Oui, sinon, on peut rapidement tomber dans les clichés, passer à côté de l’essentiel. Je fournis énormément de documentations à mes dessinateurs mais en ce qui concerne l’Inde, rien ne vaut une immersion dans le pays. Les couleurs, les odeurs, la chaleur, les sensations, le rapport à l’autre… Sont à vivre in situ et aucune photo, aucun film, aucun écrit ne remplacent un voyage sur place. Rouge Karma serait, selon moi, totalement différent si Pierre-Henry n’était pas venu me rejoindre sur place pour y dessiner. L’inde que nous montrons dans Rouge Karma est loin des fantasmes et poncifs habituels et ça, il faut l’avoir vu sur place pour pouvoir le retranscrire.

Tu présentes un pays contrasté, rongé par la pauvreté, la corruption, les problèmes sanitaires mais riche de sa culture et de ses traditions. A la lecture de ce récit on a l’impression que ce pays multi-facettes s’impose bien plus qu’un simple cadre fictionnel. Est-ce vrai ?
Tout à fait. L’Inde est souvent perçue par les européens de manière caricaturale avec sa pauvreté, sa religion hindoue, ses fakirs, ses maharadjas, son cinéma guimauve… La réalité va bien au-delà de ces quelques clichés. L’inde est un pays subtil, complexe  par bien des aspects et je voulais montrer cela. Cette intrigue fonctionne car le pays où elle se situe est un personnage à part entière. Cet album est pensé en Inde avec sa mentalité, ses croyances, sa politique.

rouge karma71Peux-tu nous parler des problèmes de l’eau en Inde et dans les pays limitrophes ?
Comme beaucoup de pays, l’Inde va connaître dans quelques années une vraie pénurie d’eau. Ce sera encore plus compliqué pour les indiens avec l’augmentation de la population, l’essor économique, les besoins de l’agriculture qui ont pour conséquence des besoins en augmentation constante. Les dirigeants du pays doivent donc anticiper ce qui risque d’être une crise majeure dans une dizaine d’années. Actuellement, il existe de nombreux forages dans toutes les régions qui peu à peu assèchent les nappes souterraines. Il faut trouver des nouvelles solutions viables et le détournement ou la retenue des rivières, des  fleuves trouvant naissance sur le sol indien peut être une réponse pour garder un maximum de liquide sur son propre territoire. Seulement, en agissant de la sorte, on prive son voisin.  L’Inde et le Bangladesh avaient un accord de partage sur certaines sources d’eau, un accord de trente ans qui touchait à sa fin en 2011. L’inde a traîné la patte pour le proroger, prétextant que le contexte est totalement différent aujourd’hui et qu’ils ne pourront plus se montrer aussi généreux qu’avant. Les indiens désirent garder sur leur seul territoire leurs rivières et fleuves. Le Bangladesh a alerté l’opinion internationale qui ne s’est pas émue de ce danger à venir pour des millions d’individus.
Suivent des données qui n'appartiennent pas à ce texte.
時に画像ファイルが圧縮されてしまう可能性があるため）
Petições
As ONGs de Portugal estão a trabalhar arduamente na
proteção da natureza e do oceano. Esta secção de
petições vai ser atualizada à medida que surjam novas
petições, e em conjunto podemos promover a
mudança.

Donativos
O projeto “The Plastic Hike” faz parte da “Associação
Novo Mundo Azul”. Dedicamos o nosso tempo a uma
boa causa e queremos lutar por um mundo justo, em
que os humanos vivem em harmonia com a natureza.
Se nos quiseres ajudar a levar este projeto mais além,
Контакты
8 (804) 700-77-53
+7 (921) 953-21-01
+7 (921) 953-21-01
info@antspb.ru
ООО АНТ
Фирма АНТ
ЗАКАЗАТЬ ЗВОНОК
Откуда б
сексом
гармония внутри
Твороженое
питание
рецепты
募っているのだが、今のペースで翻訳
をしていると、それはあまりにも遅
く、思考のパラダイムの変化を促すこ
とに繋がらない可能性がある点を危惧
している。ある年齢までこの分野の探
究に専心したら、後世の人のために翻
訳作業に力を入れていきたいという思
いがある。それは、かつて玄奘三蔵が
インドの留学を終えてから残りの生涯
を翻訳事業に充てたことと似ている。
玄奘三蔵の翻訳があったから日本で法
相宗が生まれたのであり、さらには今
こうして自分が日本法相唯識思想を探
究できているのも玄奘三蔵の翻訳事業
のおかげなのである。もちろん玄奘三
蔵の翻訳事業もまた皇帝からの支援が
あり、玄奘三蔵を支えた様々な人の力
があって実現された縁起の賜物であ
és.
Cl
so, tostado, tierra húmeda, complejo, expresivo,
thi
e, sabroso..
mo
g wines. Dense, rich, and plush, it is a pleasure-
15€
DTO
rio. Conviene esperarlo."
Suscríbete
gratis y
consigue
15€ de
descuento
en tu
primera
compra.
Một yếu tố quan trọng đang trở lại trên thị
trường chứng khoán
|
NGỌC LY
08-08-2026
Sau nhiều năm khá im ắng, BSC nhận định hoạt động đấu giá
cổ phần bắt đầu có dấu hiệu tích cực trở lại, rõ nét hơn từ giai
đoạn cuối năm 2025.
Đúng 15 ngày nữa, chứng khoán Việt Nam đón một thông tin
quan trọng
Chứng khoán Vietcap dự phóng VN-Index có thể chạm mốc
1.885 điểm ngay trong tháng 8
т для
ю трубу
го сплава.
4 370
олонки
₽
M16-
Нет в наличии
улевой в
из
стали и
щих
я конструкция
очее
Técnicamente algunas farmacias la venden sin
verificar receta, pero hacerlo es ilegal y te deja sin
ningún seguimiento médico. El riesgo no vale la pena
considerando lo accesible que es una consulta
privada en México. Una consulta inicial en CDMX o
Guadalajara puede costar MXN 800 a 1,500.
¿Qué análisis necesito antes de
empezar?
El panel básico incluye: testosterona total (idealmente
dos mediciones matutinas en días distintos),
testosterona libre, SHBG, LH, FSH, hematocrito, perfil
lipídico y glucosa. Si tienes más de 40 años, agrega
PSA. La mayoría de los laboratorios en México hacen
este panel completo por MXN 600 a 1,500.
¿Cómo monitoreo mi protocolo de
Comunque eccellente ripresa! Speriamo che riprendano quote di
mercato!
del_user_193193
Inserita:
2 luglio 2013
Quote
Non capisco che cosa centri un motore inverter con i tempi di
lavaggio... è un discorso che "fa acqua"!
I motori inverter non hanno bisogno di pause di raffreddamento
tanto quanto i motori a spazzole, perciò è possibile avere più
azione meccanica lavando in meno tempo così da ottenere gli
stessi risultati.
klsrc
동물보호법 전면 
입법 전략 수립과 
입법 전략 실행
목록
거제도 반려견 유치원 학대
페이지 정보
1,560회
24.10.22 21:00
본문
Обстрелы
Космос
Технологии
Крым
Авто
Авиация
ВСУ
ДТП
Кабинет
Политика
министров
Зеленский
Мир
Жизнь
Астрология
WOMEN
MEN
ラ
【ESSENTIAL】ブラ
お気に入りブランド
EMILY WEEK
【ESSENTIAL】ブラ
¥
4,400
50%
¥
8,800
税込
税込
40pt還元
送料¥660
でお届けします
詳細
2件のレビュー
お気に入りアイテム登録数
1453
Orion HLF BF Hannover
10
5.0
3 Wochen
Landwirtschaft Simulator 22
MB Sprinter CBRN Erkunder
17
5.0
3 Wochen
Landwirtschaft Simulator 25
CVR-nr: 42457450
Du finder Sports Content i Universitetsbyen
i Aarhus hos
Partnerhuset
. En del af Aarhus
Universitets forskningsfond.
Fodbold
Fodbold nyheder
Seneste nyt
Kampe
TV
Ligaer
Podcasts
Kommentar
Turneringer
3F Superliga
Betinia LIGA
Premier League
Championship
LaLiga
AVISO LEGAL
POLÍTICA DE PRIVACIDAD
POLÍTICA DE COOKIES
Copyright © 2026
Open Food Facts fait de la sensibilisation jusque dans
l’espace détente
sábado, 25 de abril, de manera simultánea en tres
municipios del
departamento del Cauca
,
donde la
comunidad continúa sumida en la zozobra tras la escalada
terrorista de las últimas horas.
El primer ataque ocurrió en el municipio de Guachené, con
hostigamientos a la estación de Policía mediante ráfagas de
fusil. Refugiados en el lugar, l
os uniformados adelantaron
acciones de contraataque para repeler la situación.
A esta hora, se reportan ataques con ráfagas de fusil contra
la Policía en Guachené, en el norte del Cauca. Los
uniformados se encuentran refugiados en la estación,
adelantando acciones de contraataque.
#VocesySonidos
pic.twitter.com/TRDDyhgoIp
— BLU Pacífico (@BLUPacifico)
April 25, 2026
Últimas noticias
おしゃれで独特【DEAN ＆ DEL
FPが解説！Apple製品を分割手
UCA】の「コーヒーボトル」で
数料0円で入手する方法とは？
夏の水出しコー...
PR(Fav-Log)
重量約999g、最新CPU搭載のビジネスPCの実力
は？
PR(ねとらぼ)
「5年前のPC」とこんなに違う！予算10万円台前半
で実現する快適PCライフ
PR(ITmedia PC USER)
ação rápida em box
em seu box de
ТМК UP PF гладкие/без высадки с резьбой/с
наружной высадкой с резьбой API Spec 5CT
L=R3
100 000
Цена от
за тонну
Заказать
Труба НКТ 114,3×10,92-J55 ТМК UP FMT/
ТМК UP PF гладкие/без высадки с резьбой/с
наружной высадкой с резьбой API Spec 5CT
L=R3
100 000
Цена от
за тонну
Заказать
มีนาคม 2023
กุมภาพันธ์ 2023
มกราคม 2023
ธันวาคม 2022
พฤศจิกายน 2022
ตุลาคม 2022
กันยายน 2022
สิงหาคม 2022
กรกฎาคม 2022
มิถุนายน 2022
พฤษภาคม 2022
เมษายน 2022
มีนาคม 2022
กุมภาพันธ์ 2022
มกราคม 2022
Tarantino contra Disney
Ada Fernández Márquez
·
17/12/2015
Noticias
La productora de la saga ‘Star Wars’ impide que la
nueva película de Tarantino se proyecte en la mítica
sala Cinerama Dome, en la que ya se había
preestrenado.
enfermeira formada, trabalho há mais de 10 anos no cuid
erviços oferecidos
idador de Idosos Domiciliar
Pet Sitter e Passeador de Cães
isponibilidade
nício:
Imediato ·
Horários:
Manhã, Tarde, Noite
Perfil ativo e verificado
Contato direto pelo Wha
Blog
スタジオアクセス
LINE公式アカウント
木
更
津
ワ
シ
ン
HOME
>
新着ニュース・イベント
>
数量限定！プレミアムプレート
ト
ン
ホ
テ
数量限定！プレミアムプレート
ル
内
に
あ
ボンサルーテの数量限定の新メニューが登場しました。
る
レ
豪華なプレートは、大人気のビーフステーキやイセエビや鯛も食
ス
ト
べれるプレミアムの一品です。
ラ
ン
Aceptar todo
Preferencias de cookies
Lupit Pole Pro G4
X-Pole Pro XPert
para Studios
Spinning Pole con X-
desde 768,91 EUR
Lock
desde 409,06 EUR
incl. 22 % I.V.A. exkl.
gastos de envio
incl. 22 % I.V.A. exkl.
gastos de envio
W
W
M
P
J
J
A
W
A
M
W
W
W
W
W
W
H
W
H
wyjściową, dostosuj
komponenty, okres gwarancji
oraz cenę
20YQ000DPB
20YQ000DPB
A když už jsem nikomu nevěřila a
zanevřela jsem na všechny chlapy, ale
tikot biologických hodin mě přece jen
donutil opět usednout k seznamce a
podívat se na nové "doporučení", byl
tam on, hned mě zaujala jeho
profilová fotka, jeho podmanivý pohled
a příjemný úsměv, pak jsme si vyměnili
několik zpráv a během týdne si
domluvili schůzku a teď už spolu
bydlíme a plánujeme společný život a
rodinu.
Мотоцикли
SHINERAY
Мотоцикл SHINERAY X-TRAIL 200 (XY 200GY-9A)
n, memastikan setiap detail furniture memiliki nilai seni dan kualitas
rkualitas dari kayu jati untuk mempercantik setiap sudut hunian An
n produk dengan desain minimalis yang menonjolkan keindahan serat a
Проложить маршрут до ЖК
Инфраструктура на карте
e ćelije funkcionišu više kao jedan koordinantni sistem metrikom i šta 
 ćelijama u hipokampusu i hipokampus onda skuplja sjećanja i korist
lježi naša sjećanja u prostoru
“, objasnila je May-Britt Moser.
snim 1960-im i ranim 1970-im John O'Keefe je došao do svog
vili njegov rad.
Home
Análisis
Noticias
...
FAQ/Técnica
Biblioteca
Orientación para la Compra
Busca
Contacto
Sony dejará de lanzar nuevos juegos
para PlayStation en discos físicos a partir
As-tu rencontré des difficultés dans la réalisation de cet album et que retiens-tu de ton travail ?
Je n’ai pas rencontré de problèmes particuliers sur cet album. Il fallait juste que le récit soit cohérent, que l’intrigue coule de source et éviter d’utiliser de grosses ficelles scénaristiques pour faire avancer l’enquête. Je voulais un récit à tiroirs qui mélange enquête policière, histoire d’amour, intrigue géopolitique, découverte d’une culture, rencontre humaine et au final, je trouve que tout cela ne s’imbrique pas trop mal dans l’album. De plus, nous avons travaillé assez rapidement avec Pierre-Henry sur  l’album ce qui a donné du rythme à l’ensemble.

Ce que je retiens, ce sont de nombreuses rencontres humaines que ce soit en Inde, notamment pour les traductions en langue bengali qu’en France avec une maison d’éditions qui rapidement a cru dans notre projet. Et surtout, je retiens mon envie d’écrire d’autres scénarios sur ce même principe de mélange des genres dans un contexte étranger ancré dans la réalité.